The first thing to say is that we have to be careful relating budget deficits to the stance of fiscal policy because of forward looking behaviour. Suppose the government permanently increases spending, and finances this initially through debt, but Ricardian Equivalence holds. In that case we would get a budget deficit, which generates a matching private sector surplus because consumption falls, and there is no stimulus to aggregate demand. Perhaps a more relevant example in the current situation might be that the government promises to gradually reduce spending, making the current level of taxes eventually sustainable, but the private sector does not believe this, and instead expects taxes to be raised in the future. In this case consumers would save more to help pay for the expected increase in taxes. Once again there is no stimulus, this time because the government is not believed.

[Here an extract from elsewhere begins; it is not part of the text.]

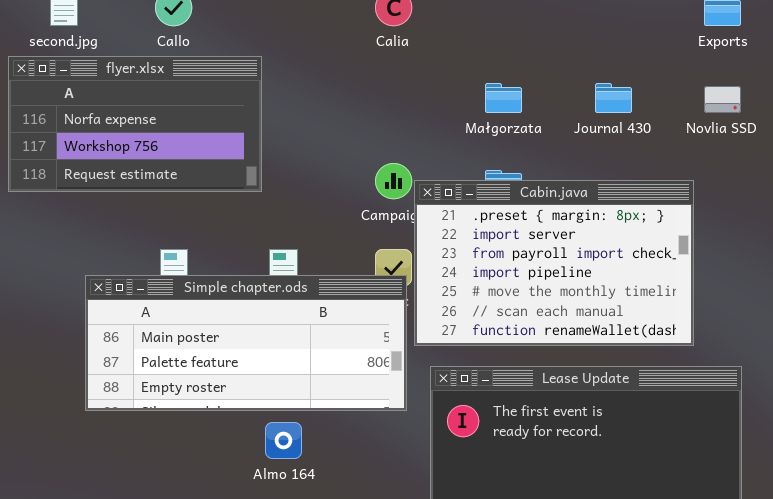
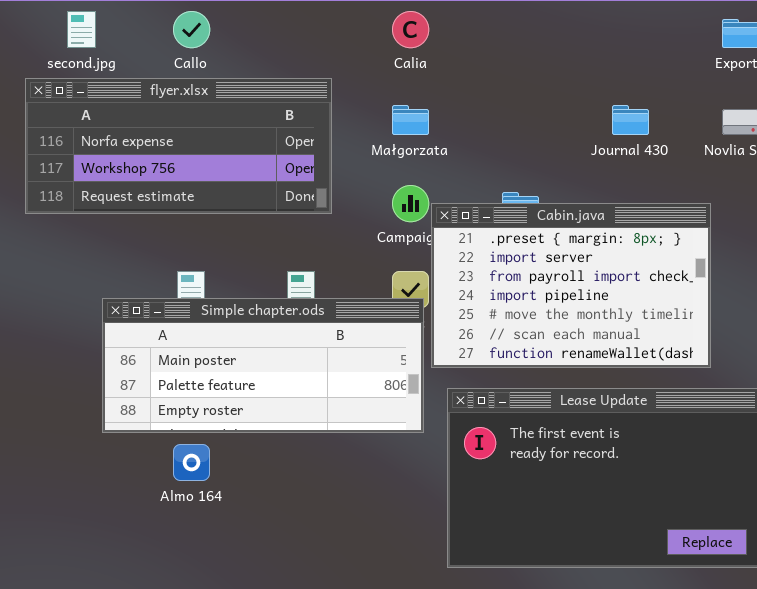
flyer.xlsx: [8,56,262,192] -> [25,78,332,214], resized
Małgorzata: [485,83,522,113] -> [392,105,429,135], moved
Almo 164: [265,422,302,459] -> [173,444,210,481], moved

                For the sake of argument let’s put those concerns to one side, and assume in the case of the UK that long term plans to reduce spending without raising taxes are credible. We have a large private sector surplus not because consumers are saving to pay for future tax increases, but because they are increasing their precautionary saving, or because those that want to borrow cannot do so because banks are restricting lending. In that case, the question about levels or changes in deficits depends on what is likely to happen to private sector demand. If the private sector is expected to continue to save in this way, then we have the same demand gap, but less of it is filled by the public sector, so aggregate demand and output fall. In that sense fiscal policy is restrictive because deficits are falling. However if the increase in private saving is expected to come to an end, which it should at some point, then it is appropriate that the public deficit also declines at some point.
                It is all a question of timing, which of course is uncertain. However this uncertainty gives us a very strong argument for not reducing the size of public sector deficits too quickly. If high levels of private savings continue in the short term, then the appropriate policy is to maintain large deficits. But what if the private sector starts spending again? Will that not mean we have too much demand? Two points here. First, when there is a large degree of spare capacity, we can probably tolerate quite rapid growth in demand for a time, without this being inflationary. In fact it is a good thing, because we get rid of unutilised resources sooner. Second, if demand growth is too rapid and inflation rises (and we cannot cut government spending quickly enough because of well known institutional and implementation lags), then we can use monetary policy to cool things down.
We have an asymmetry of risks. If fiscal policy is too expansionary, we have monetary policy as a fall back. However, because of the zero bound for interest rates and uncertainty over the effectiveness of Quantitative Easing, we do not have a similar insurance policy if fiscal policy is tightened too quickly.
                This is why I think the speed of fiscal tightening implied by the chart above is too rapid. In the UK in 2010, for example, there was a clear risk that private sector demand would not pick up in 2011. The risk coming from the Eurozone was also apparent. In these circumstances, the prudent policy option was not to scale back public spending too rapidly, because there was no insurance policy in place if these risks materialised. They did materialise, and UK growth stalled. The Eurozone is making exactly the same mistake, in perhaps a bigger way.
                Now I have not mentioned the risks associated with rising debt, which is something I’ve discussed elsewhere. However one simple point is worth making again and again. If the recession reflects additional net saving by the private sector, they want to hold more assets. Furthermore, given the character of the recession, they want to hold relatively safe assets. There is a literature on the current shortage of safe assets. Budget deficits provide those assets, but still interest rates on debt are falling outside the Eurozone because there are not enough of them. This too points to budget deficits being cut too quickly.